As it begins its sixth year, the Pioneer Scholars program continues to succeed in providing necessary support for first-generation freshmen. Of the nearly 680 registered freshmen for 2013-14, about 245 are first-generation students. All first-generation students are assigned a peer mentor (upperclassman first-generation student) that works with them throughout the year. If your student is first-generation, meaning that his or her generation is the first in your family to attend college, and he or she has not mentioned “Pioneers,” have him or her contact Lindsey Peetz-Murray at email@example.com to sign up.
Pioneer Scholars was designed to provide additional support and guidance for first-generation students, who may be confronted with, and perhaps intimidated by, educational, emotional, social and financial struggles particular to the first-generation experience.
The program, run by the Academic Resource Center and co-directed by Lindsey Peetz-Murray and Amy Siegel, is comprised of a wealth of events scheduled exclusively to appeal to these students. At the start of the year, students are assigned small groups led by peer mentors. The peer mentors, a trained and dedicated group of students, make weekly contact with their group members in some way. In some instances all Pioneers and mentors gather for organized activities (like the Welcome Party, Field Day, and the Faculty First-generation Panel); at other times, small groups meet individually for activities planned by their peer mentor.
Statistics from the inaugural year of Pioneer Scholars prove that it works: actively participating Pioneer Scholars had a higher average GPA than those first-generation students who did not participate in the program.
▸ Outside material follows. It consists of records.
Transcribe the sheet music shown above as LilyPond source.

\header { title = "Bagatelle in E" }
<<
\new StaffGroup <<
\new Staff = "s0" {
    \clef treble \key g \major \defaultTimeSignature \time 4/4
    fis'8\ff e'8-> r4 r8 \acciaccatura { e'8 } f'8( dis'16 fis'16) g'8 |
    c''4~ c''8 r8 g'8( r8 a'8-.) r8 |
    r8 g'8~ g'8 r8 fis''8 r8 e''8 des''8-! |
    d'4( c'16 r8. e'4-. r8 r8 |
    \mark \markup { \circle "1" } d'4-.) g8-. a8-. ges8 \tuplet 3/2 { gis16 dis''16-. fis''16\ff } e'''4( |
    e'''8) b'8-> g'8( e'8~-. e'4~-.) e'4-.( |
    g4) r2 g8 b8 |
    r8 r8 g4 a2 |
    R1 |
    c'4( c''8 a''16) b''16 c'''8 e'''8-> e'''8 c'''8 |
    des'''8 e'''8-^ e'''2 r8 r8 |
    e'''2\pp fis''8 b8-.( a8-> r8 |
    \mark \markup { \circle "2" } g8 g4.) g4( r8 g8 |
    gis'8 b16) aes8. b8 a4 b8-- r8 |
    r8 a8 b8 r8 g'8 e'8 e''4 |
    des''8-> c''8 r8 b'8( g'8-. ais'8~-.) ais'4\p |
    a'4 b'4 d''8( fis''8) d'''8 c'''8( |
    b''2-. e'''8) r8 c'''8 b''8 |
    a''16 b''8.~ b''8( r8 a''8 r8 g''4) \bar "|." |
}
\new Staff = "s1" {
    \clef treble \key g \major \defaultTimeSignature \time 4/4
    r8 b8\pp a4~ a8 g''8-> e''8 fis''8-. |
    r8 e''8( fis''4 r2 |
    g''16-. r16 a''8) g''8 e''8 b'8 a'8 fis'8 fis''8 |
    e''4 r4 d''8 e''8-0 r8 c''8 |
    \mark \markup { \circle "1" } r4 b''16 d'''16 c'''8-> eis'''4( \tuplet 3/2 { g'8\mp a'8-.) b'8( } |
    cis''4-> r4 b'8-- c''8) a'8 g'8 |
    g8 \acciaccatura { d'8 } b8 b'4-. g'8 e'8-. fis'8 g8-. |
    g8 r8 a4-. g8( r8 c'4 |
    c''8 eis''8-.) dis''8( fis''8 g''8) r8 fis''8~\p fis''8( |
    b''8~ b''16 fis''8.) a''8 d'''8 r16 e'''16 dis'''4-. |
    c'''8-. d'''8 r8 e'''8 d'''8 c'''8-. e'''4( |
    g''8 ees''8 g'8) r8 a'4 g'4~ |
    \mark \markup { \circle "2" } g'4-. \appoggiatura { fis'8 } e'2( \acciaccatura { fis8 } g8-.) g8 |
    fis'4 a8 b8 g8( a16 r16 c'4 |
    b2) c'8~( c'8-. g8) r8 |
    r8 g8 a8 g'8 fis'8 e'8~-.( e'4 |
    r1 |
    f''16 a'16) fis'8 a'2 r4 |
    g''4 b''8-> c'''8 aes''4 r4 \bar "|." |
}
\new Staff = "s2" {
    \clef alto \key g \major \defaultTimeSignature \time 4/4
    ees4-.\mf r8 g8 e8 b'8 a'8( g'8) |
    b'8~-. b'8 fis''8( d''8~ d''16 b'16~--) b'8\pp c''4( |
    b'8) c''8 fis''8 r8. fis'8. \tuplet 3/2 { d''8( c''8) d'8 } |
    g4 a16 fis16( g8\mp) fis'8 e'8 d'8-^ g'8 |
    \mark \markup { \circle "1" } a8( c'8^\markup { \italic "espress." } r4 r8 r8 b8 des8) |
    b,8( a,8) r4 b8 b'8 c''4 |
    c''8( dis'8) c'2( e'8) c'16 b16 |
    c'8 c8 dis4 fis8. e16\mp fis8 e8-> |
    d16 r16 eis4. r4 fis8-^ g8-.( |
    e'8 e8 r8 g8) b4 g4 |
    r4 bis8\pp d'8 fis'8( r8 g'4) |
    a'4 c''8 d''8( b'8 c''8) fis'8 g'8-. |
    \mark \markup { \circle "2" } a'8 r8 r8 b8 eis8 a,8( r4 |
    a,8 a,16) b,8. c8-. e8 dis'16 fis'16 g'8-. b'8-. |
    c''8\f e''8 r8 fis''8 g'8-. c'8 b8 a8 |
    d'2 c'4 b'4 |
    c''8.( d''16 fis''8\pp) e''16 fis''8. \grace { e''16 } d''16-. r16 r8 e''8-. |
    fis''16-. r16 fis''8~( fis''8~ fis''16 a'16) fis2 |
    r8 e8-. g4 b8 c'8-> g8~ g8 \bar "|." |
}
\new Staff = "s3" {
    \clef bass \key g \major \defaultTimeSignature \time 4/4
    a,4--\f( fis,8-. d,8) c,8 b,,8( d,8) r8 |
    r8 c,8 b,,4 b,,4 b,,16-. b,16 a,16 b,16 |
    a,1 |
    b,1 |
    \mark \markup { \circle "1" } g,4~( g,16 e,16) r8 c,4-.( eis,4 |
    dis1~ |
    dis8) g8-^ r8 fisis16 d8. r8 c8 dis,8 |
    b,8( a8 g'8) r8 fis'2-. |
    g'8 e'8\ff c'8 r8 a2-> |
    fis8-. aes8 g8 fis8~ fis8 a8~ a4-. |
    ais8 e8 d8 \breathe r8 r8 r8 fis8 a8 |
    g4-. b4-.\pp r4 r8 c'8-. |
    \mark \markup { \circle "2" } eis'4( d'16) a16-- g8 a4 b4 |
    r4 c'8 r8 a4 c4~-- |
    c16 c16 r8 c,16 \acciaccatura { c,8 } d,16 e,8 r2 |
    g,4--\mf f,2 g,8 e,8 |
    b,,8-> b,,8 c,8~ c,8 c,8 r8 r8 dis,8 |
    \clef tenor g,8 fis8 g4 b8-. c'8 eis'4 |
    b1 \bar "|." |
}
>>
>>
A higher percentage of active Pioneers returned for their sophomore year versus those who did not participate. In addition, many past Pioneer Scholars return to the program as peer mentors. The most important factor, student response, has been overwhelmingly positive. As Kandice Ford puts it: “I understand how important it is to be connected. I learned a lot from my peer mentor and from being a member of Pioneer Scholars this year, and I hope to be able to pass on my knowledge and experience to others.”